Outro aspecto importante para ser salientado é que viajante é todo indivíduo que se desloca, em viagens de turismo, nacional ou internacional, em visita à casa de parentes, em viagem de trabalho e em deslocamentos condicionados por circunstâncias adversas, como no caso de refugiados.
Em tese de doutorado, defendida em 2014, Tânia Chaves 7 escreve: “A medicina de viagem, nova especialidade multidisciplinar, surgiu em resposta ao crescente e rápido deslocamento populacional que vem sendo observado em todo mundo. Esta nova área de atuação médica pode ser sentinela de agravos disseminados por viajantes, de importância em saúde pública. Contextualizar sua prática em países em desenvolvimento ainda é um desafio”.
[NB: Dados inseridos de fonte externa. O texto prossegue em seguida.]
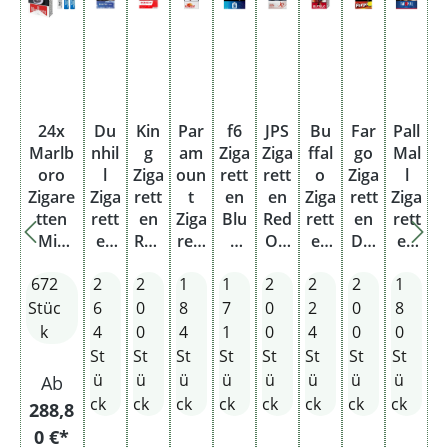
24x
Du
Kin
Par
f6
JPS
Bu
Far
Pall
Marlb
nhil
g
am
Ziga
Ziga
ffal
go
Mal
oro
l
Ziga
oun
rett
rett
o
Ziga
l
Zigare
Ziga
rett
t
en
en
Ziga
rett
Ziga
tten
rett
en
Ziga
Blu
Red
rett
en
rett
Mix
en
Red
rett
e
Ori
en
Die
en
2XL +
Blu
Val
en
7XL
gin
Red
Rot
Red
672
2
2
1
1
2
2
2
1
2x
e
ue
Red
Sta
al
Ma
e
Her
Elektr
Gig
Pac
XL
nge
Pac
xi
XL
cule
Stüc
6
0
8
7
0
2
0
8
o-
a
k
Sta
k
Pac
Sta
s
k
4
0
4
1
0
4
0
0
Feuerz
Sta
Sta
nge
Sta
k
nge
Sta
St
St
St
St
St
St
St
St
euge +
nge
nge
nge
Sta
nge
ü
ü
ü
ü
ü
ü
ü
ü
Ab
1x
nge
ck
ck
ck
ck
ck
ck
ck
ck
288,8
Sturm
0 €*
feuerz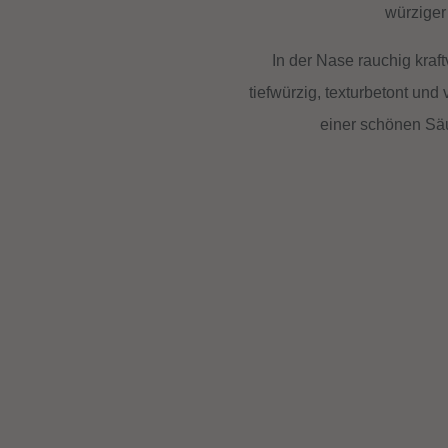
würziger
In der Nase rauchig kraf
tiefwürzig, texturbetont und 
einer schönen Sä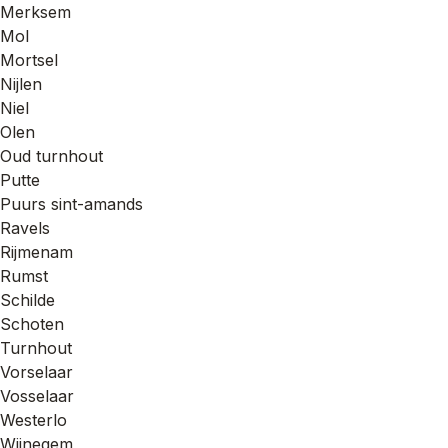
Merksem
Mol
Mortsel
Nijlen
Niel
Olen
Oud turnhout
Putte
Puurs sint-amands
Ravels
Rijmenam
Rumst
Schilde
Schoten
Turnhout
Vorselaar
Vosselaar
Westerlo
Wijnegem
Os serviços brasileiros de medicina de viagem, particularmente os serviços públicos, ligados a instituições de ensino, têm um papel importante na divulgação e na consolidação de ações à saúde do viajante, e podem contribuir para o estabelecimento de diretrizes em políticas de saúde pública na área de medicina de viagem.
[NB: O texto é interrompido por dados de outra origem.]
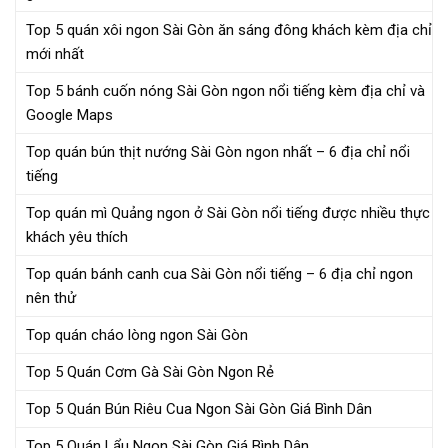
Top 5 quán xôi ngon Sài Gòn ăn sáng đông khách kèm địa chỉ
mới nhất
Top 5 bánh cuốn nóng Sài Gòn ngon nổi tiếng kèm địa chỉ và
Google Maps
Top quán bún thịt nướng Sài Gòn ngon nhất – 6 địa chỉ nổi
tiếng
Top quán mì Quảng ngon ở Sài Gòn nổi tiếng được nhiều thực
khách yêu thích
Top quán bánh canh cua Sài Gòn nổi tiếng – 6 địa chỉ ngon
nên thử
Top quán cháo lòng ngon Sài Gòn
Top 5 Quán Cơm Gà Sài Gòn Ngon Rẻ
Top 5 Quán Bún Riêu Cua Ngon Sài Gòn Giá Bình Dân
Top 5 Quán Lẩu Ngon Sài Gòn Giá Bình Dân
Marta Heloisa Lopes é professora associada do Departamento de Moléstias Infecciosas e Parasitárias da Faculdade de Medicina da USP
Karina Takesaki Miyaji é médica responsável pelo Ambulatório dos Viajantes do Hospital das Clínicas da Faculdade de Medicina da USP
REFERÊNCIAS
1. Igreja, R.P. “ Travel medicine: a new field of work for the specialistin infectious and parasitic diseases”. Rev Soc Bras Med Trop. 2003;36(4):539-40.
2. McIntosh K. & Perlman S. “Coronaviruses, including severe acute respiratory syndrome (SARS)-associated coronavirus”. In: Mandell, Douglas, and Bennett’s Principles and practice of infectious diseases. Seventh edition. Elsevier. Philadelphia, USA; 2010.p.2187-2199.
3. ECDC: “Measles and rubella monitoring report”. October, 2013 (07 Jan 2014) Disponível em: ecdc.europa.eu
4. CVE. SESSP. Disponível em: ftp://ftp.cve.saude.sp.gov.br/doc_tec/RESP/2014/SARAMPO14_ALERTA25fev.pdf
5. Chen, L.H.; Wilson, M.E. “ Dengue and chikungunya infections in travelers”. Curr Opin Infect Dis. 2010, 23:438-444.
6. Chaves, T.S.S.; Pellini, A.C.G.; Mascheretti, M.; Jahnel, M.T.; Ribeiro, A.F.; Rodrigues, S.G.; Vasconcelos, P.F.; Boulos, M. “ Travelers as sentinels for chikungunya fever”.Emerg Infect Dis 2012, 18(3):529-30.
7. Chaves, T.S.S. “ A participação de um serviço público na atenção e implementação de ações à saúde do viajante no Brasil”. Tese de doutorado apresentada à Faculdade de Medicina da Universidade de São Paulo. 2014.